Ken “I Don’t Care If It’s Profitable” Lewis, CEO of Bank of America, finally pulled the trigger with Countrywide. While some in the financial sector were hoping the trigger was attached to something aimed at Countrywide’s Angelo Mozilo, it laid to rest the rumors that have surrounded these two lending giants for almost a year.

The deal is for $4.1 billion in stock. Critics argue that Countrywide carries to much baggage, but there are long term upsides that Lewis is banking on.

Bank of America is nearing the Federal cap that limits banks to no more than 10% of U.S. deposits. Since Countrywide is a thrift, their deposits don’t count against B of A’s deposit cap.

Secondly, B of A acquires CW’s back office. According to CreditSights senior analyst David Hendler, “The technology platform, the people who run it, the hedging, the facilities, the mortgage servicing rights, the origination platform, you know, they are all state of the art.”

Most importantly, this move buys stability, which the lending industry desperately needs.

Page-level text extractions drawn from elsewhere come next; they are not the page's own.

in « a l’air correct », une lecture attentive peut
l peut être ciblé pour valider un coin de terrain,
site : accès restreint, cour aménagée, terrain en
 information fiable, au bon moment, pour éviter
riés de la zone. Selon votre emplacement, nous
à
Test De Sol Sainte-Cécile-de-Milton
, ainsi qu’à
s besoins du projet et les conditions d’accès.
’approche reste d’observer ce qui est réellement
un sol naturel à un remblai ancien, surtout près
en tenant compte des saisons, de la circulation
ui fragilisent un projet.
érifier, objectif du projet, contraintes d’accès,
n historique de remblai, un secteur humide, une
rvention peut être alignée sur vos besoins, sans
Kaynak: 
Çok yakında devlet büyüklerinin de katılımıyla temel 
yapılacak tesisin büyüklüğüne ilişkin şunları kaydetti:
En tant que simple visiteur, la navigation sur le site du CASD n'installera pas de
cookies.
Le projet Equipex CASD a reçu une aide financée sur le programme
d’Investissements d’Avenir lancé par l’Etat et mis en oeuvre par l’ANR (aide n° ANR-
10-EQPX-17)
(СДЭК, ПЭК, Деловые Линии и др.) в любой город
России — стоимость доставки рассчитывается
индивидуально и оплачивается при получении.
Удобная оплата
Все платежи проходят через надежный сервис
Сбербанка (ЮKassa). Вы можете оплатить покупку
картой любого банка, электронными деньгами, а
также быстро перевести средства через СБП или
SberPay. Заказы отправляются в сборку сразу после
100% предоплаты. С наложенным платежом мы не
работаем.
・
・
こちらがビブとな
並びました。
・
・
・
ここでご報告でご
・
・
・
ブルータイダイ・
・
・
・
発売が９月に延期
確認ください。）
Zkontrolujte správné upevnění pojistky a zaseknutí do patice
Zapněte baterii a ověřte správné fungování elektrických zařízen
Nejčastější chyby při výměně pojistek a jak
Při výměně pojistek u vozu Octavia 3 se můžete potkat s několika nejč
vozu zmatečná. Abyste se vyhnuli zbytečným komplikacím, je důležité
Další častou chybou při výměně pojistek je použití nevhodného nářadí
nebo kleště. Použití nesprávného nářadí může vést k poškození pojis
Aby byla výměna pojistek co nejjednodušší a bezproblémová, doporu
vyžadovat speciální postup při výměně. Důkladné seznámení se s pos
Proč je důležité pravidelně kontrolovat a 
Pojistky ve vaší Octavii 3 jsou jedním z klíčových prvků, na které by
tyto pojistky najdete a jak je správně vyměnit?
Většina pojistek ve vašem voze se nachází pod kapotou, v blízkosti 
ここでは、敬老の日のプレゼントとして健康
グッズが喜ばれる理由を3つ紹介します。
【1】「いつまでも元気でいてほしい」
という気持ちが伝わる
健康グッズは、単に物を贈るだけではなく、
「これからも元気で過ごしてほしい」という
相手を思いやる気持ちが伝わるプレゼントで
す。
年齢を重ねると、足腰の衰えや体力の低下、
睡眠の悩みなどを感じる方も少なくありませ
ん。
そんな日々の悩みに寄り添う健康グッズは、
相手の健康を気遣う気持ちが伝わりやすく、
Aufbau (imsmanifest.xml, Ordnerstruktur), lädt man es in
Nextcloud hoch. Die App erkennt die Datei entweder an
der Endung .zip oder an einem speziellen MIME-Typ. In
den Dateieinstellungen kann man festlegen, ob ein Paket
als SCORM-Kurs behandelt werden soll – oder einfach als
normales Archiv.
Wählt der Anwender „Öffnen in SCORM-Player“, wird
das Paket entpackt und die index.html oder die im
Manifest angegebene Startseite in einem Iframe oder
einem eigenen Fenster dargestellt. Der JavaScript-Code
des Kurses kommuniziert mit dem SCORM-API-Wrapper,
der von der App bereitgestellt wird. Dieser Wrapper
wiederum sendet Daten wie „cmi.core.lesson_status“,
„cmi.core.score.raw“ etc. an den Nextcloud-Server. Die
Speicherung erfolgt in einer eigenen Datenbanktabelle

A Countrywide failure would have a far reaching effect that impacts everyone. The options were pray for a government bailout, which wouldn’t fly during an election year, or hope for a saviour. Enter Lewis. With $1.5 trillion in assets, Bank of America is in the best shape to take one for the team. It also buys him more than a few markers.

Sources did deny that the buyout was made possible by earlier cost cutting measures that eliminated hand soap and free soup and crackers for their NYC based employees.